To do: Within the entries that follow, show each line where the word "Accordance" occurs.
========
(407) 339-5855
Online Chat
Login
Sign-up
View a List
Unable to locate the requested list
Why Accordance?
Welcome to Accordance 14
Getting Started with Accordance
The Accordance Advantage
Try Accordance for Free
========
Response to the task:
Why Accordance?
Welcome to Accordance 14
Getting Started with Accordance
The Accordance Advantage
Try Accordance for Free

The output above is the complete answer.